No teatro político brasileiro, a Polícia Federal deveria ocupar um lugar de honra como instituição de Estado — autônoma, técnica e inabalável diante dos caprichos de quem ocupa o poder. Contudo, a realidade recente revela como governos distintos lidam de maneira diametralmente oposta com sua atuação investigativa.
Durante os mandatos petistas, principalmente nos governos de Lula e Dilma, a Polícia Federal viveu momentos de expressiva liberdade operacional. Foi nesse período que a corporação protagonizou investigações de alto impacto, como a Operação Lava Jato, que expôs esquemas de corrupção envolvendo políticos, empresários e até membros do próprio governo. É uma contradição aparente: o partido que mais foi alvejado por investigações também foi o que mais assegurou meios e liberdade para que a PF atuasse — por convicção democrática ou, talvez, por cálculo político. Ainda assim, a autonomia institucional floresceu.
No governo Bolsonaro, por outro lado, o cenário mudou drasticamente. A interferência política tornou-se explícita. O ex-presidente foi acusado pelo então ministro da Justiça, Sergio Moro, de tentar trocar o comando da PF por conveniências pessoais — o famoso “relatório amigo”. Delegados e superintendentes que ousaram mirar o entorno presidencial foram removidos, pressionados ou silenciados. O aparelhamento da corporação era defendido com a desfaçatez de quem confundia Estado com governo e governo com família.
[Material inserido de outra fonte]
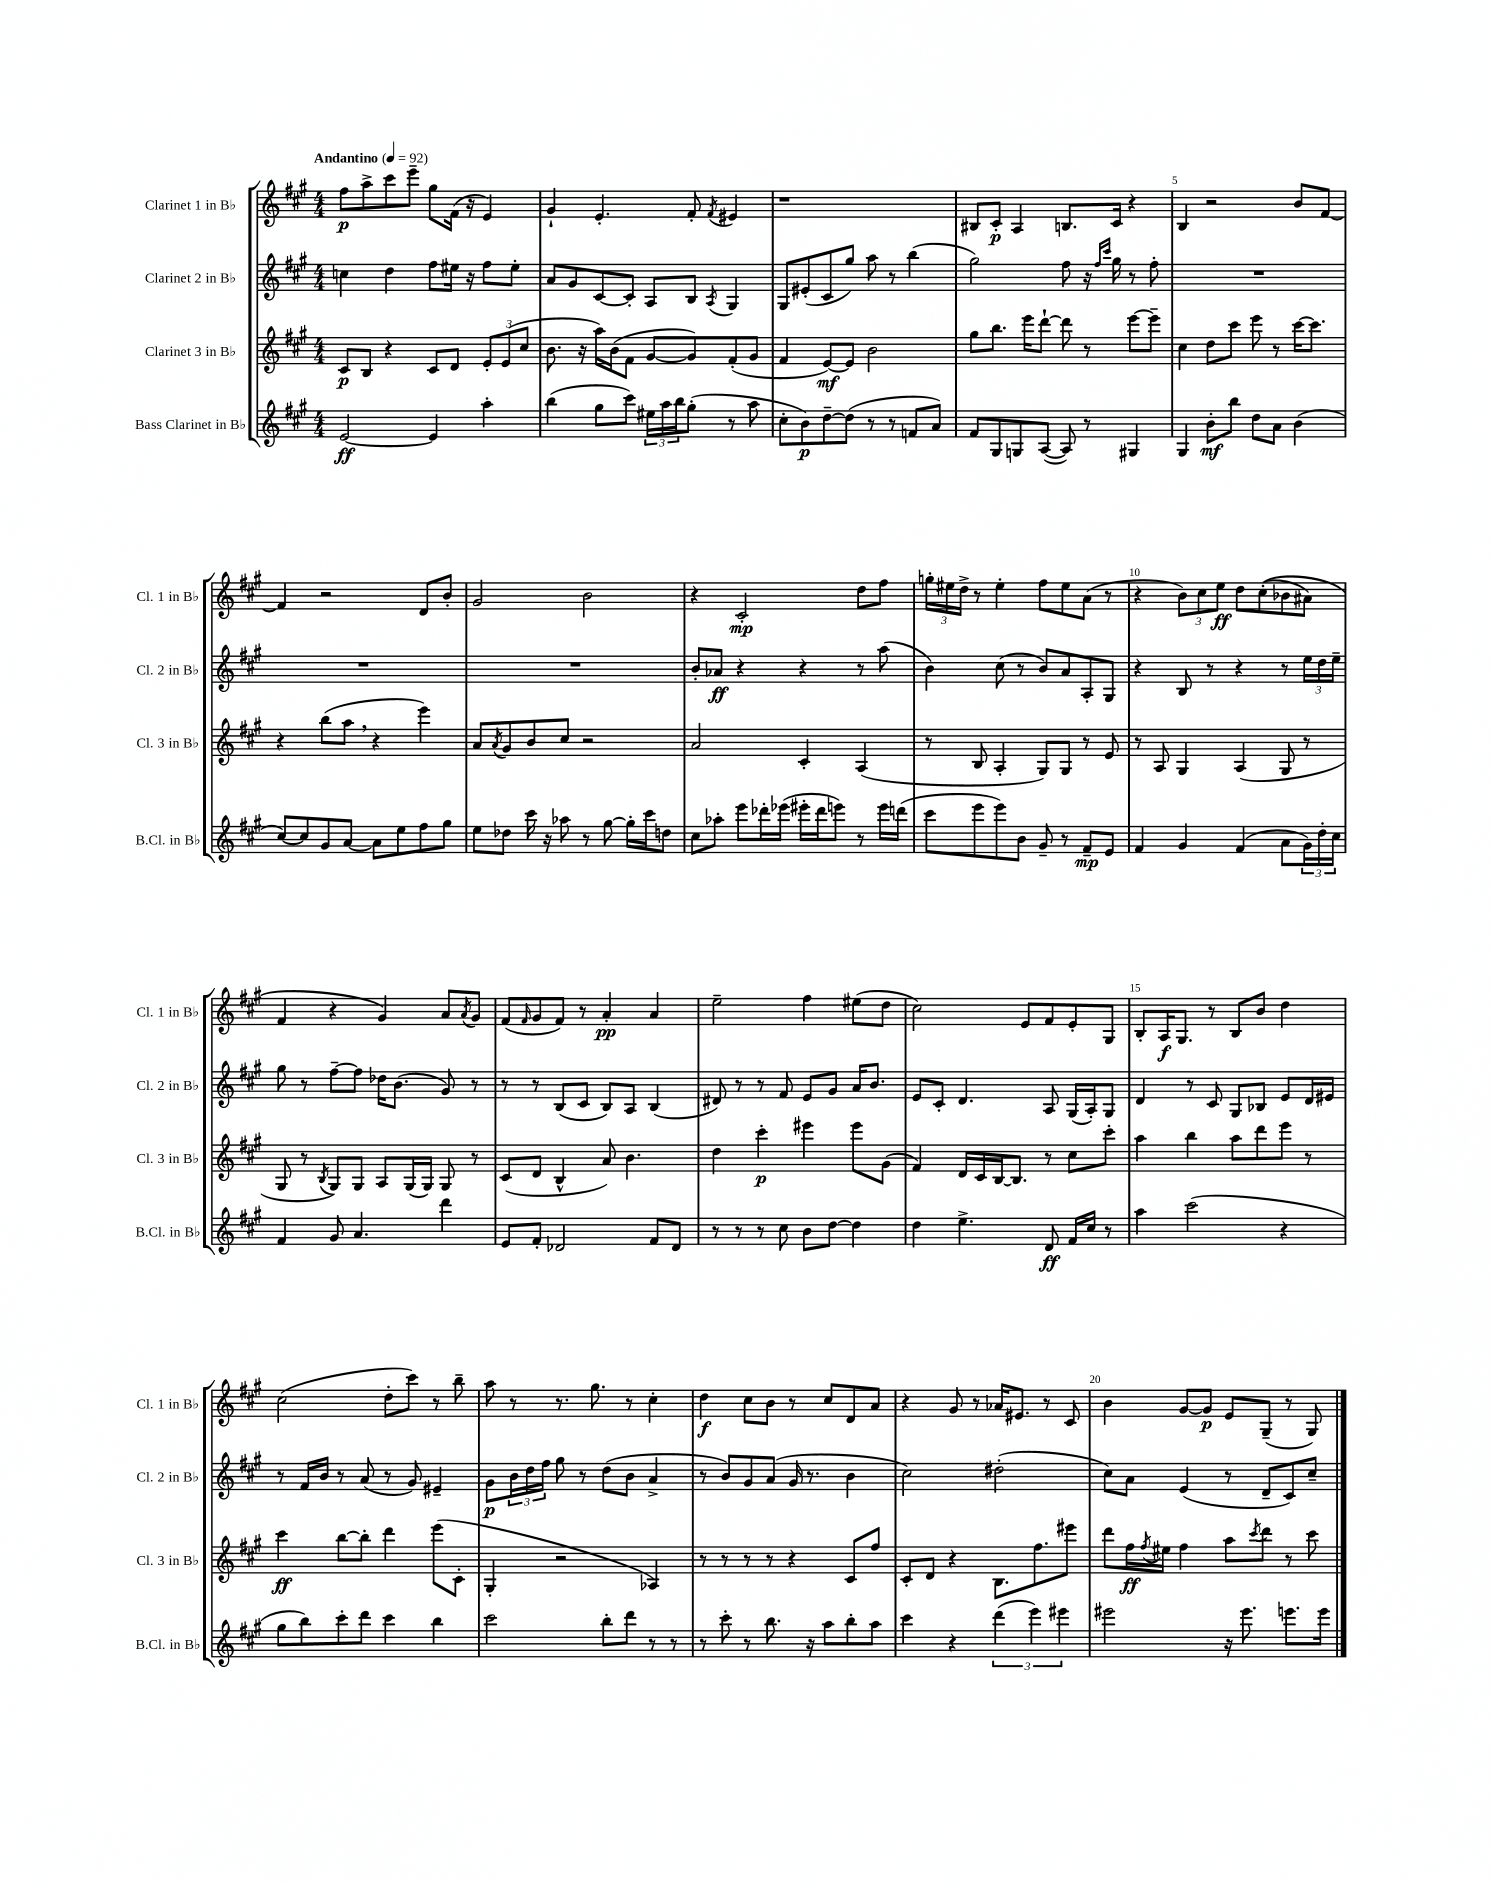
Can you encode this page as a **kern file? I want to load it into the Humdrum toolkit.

**kern	**kern	**kern	**kern
*staff4	*staff3	*staff2	*staff1
*clefG2	*clefG2	*clefG2	*clefG2
*k[f#c#g#]	*k[f#c#g#]	*k[f#c#g#]	*k[f#c#g#]
*M4/4	*M4/4	*M4/4	*M4/4
*MM92	*MM92	*MM92	*MM92
[2e	8c#	4cc	8ff#
.	8B	.	8aa^
.	4r	4dd	8ccc#
.	.	.	8eee~
4e]	8c#	8ff#	8gg#
.	8d	16ee#	(16f#
.	.	16r	16r
4aa'	12e'	8ff#	4e)
.	(12e	.	.
.	.	8ee#'	.
.	12cc#	.	.
=	=	=	=
(4bb	8.b	8a	4g#`
.	.	8g#	.
.	16r	.	.
8gg#	16aa)	[8c#	4.e'
.	(16b	.	.
8ccc#)	8f#	8c#']	.
24ee#	[8g#	8A	.
24aa	.	.	.
24bb	.	.	.
(8gg#'	8g#])	8B	8f#'
.	.	8qA	8qf#
8r	(8f#'	4G#	4e#
8aa	8g#	.	.
=	=	=	=
8cc#'	4f#	8G#	1r
8b)	.	(8e#'	.
[8dd~	[8e)	8c#	.
(8dd]	8e]	8gg#)	.
8r	2b	8aa	.
8r	.	8r	.
8f	.	(4bb	.
8a)	.	.	.
=	=	=	=
8f#	8gg#	2gg#)	8B#
8G#	8.bb	.	8c#'
8G	.	.	4A
.	16eee	.	.
([8A	[8ddd`	.	.
8A])	8ddd]	8ff#	8.B
8r	8r	16r	.
.	.	16qqff#	.
.	.	16qqccc#	.
.	.	16gg#	16c#
4G#	[8eee	8r	4r
.	8eee~]	8ff#'	.
=	=	=	=
4G#	4cc#	1r	4B
8b'	8dd	.	2r
8bb	8ccc#	.	.
8dd	8eee	.	.
8a	8r	.	.
(4b	[16ccc#	.	8b
.	8.ccc#]	.	.
.	.	.	[8f#
=	=	=	=
[8cc#)	4r	1r	4f#]
8cc#]	.	.	.
8g#	(8bb	.	2r
[8a	8aa	.	.
8a]	4r	.	.
8ee	.	.	.
8ff#	4eee)	.	8d
8gg#	.	.	8b'
=	=	=	=
8ee	8a	1r	2g#
.	8qa	.	.
8dd-	8g#	.	.
16ccc#	8b	.	.
16r	.	.	.
8aa-	8cc#	.	.
8r	2r	.	2b
[8gg#	.	.	.
16gg#']	.	.	.
16ccc#	.	.	.
8dd	.	.	.
=	=	=	=
8cc#	2a	8b'	4r
8aa-'	.	8a-	.
8eee	.	4r	2c#'
16ddd-'	.	.	.
(16eee-	.	.	.
16eee#'	4c#'	4r	.
16ddd-	.	.	.
8eee)	.	.	.
8r	(4A	8r	8dd
16eee	.	(8aa	8ff#
(16ddd	.	.	.
=	=	=	=
8ccc#	8r	4b)	24gg'
.	.	.	24ee#
.	.	.	24dd^
8eee	8B	.	8r
8eee)	4A'	(8cc#	4ee#'
8b	.	8r	.
8g#~	8G#)	8b)	8ff#
8r	8G#	8a	8ee#
8f#~	8r	8A'	(8a
8e	8e	8G#	8r
=	=	=	=
4f#	8r	4r	4r
.	8A	.	.
4g#	4G#	8B	12b)
.	.	.	12cc#
.	.	8r	.
.	.	.	12ee
(4f#	(4A	4r	8dd
.	.	.	&((8cc#'
8a	8G#	8r	8b-
24g#)	8r	24ee	8a#)
24dd'	.	24dd	.
24cc#	.	24ee~	.
=	=	=	=
4f#	8G#	8gg#	4f#
.	8r	8r	.
.	8qB	.	.
8g#	8G#)	[8ff#~	4r
4.a	8G#	8ff#]	.
.	8A	16dd-	4g#&)
.	.	(8.b	.
.	(16G#	.	.
.	16G#)	.	.
4ddd	8G#	8g#)	8a
.	.	.	8qa
.	8r	8r	8g#
=	=	=	=
8e	(8c#	8r	(8f#
.	.	.	16qqf#
8f#'	8d	8r	8g#
2d-	4B^^	(8B	8f#)
.	.	8c#	8r
.	8a)	8B)	4a'
.	4.b	8A	.
8f#	.	(4B	4a
8d-	.	.	.
=	=	=	=
8r	4dd	8d#)	2ee~
8r	.	8r	.
8r	4ccc#'	8r	.
8cc#	.	8f#	.
8b	4eee#	8e	4ff#
[8dd	.	8g#	.
4dd]	8eee#	16a	(8ee#
.	.	8.b	.
.	(8g#	.	8dd
=	=	=	=
4dd	4f#)	8e	2cc#)
.	.	8c#'	.
4.ee^	16d	4.d	.
.	16c#	.	.
.	[16B	.	.
.	8.B]	.	.
.	.	.	8e
8d	8r	8A	8f#
16f#	8cc#	(16G#	8e'
16cc#	.	16A')	.
8r	8ccc#'	8G#	8G#
=	=	=	=
4aa	4aa	4d	8B'
.	.	.	16A
.	.	.	8.G#
(2ccc#	4bb	8r	.
.	.	8c#	8r
.	8aa	8G#	8B
.	8ddd	8B-	8b
4r	8eee	8e	4dd
.	8r	16d	.
.	.	16e#	.
=	=	=	=
8gg#	4ccc#	8r	(2cc#
8bb)	.	16f#	.
.	.	16b	.
8ccc#'	[8bb	8r	.
8ddd	8bb']	(8a	.
4ccc#	4ddd	8r	8dd'
.	.	8g#)	8ccc#)
4bb	(8eee	4e#~	8r
.	8c#'	.	8bb~
=	=	=	=
2ccc#	4G#'	8g#	8aa
.	.	24b	8r
.	.	24dd	.
.	.	24ff#	.
.	2r	8gg#	8.r
.	.	8r	.
.	.	.	8.gg#
8bb'	.	(8dd	.
8ddd	.	8b	8r
8r	4A-)	4a^	4cc#'
8r	.	.	.
=	=	=	=
8r	8r	8r	4dd
8ccc#'	8r	8b)	.
8r	8r	8g#	8cc#
8.bb	8r	(8a	8b
.	4r	16g#	8r
16r	.	8.r	.
8aa	.	.	8cc#
8bb'	8c#	4b	8d
8aa	8ff#	.	8a
=	=	=	=
4ccc#	8c#'	2cc#)	4r
.	8d	.	.
4r	4r	.	8g#
.	.	.	8r
(6ddd	8.B	(2dd#'	16a-
.	.	.	8.e#
6eee)	.	.	.
.	8.ff#	.	.
.	.	.	8r
6eee#	.	.	.
.	8eee#	.	8c#
=	=	=	=
2eee#	8ddd	8cc#)	4b
.	16ff#	8a	.
.	8qff#	.	.
.	16ee#	.	.
.	4ff#	(4e	[8g#
.	.	.	8g#]
16r	8aa	8r	8e
8.eee#	.	.	.
.	8qccc#	.	.
.	8ddd	8d~	(8G#~
8.eee	8r	8c#)	8r
.	8ccc#	8cc#~	8G#)
16eee	.	.	.
==	==	==	==
*-	*-	*-	*-
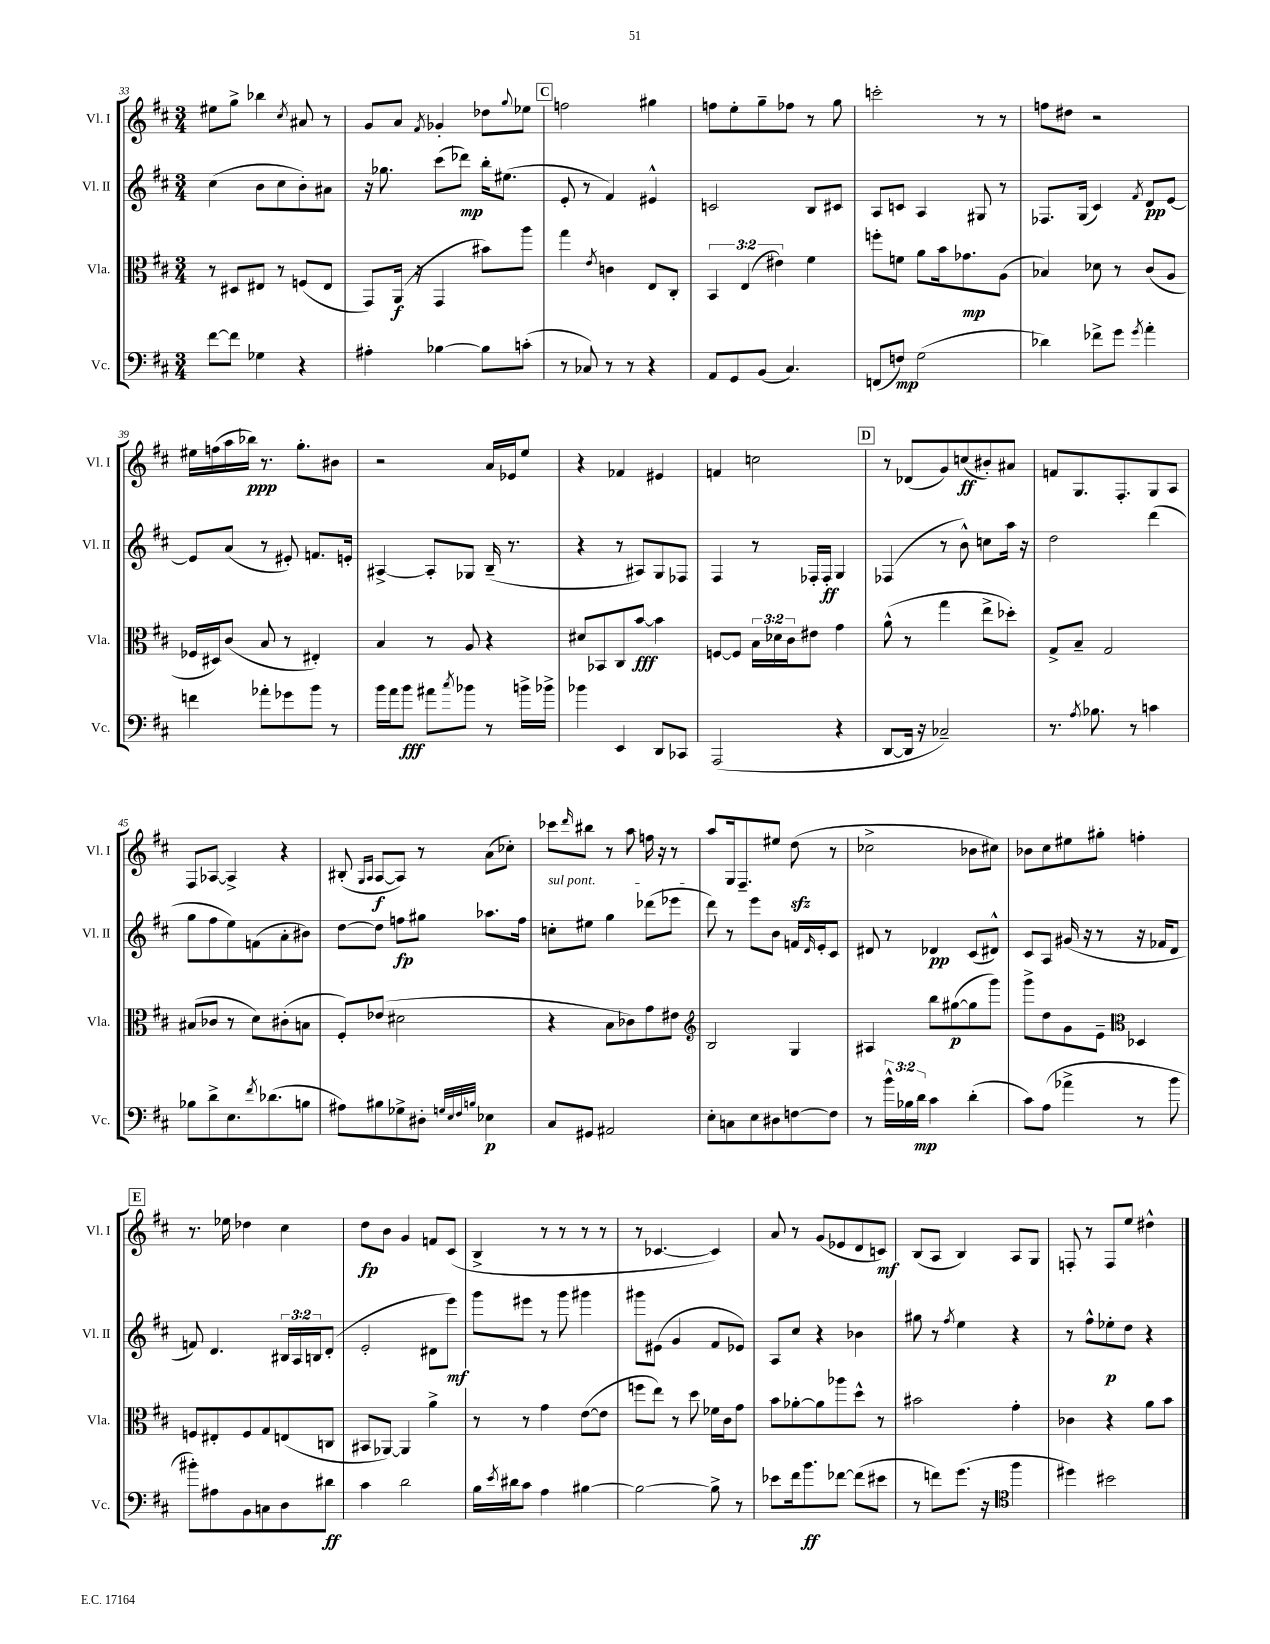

Em tempos de extremismos e revisionismos, é preciso restabelecer os fatos: a Polícia Federal serviu melhor à democracia quando não foi tratada como linha auxiliar de governo. Os que se dizem defensores da lei devem começar por respeitar quem tem o dever de aplicá-la. Entre os dois modelos testados, fica claro qual fortalece a República — e qual a encurta para proteger interesses pessoais.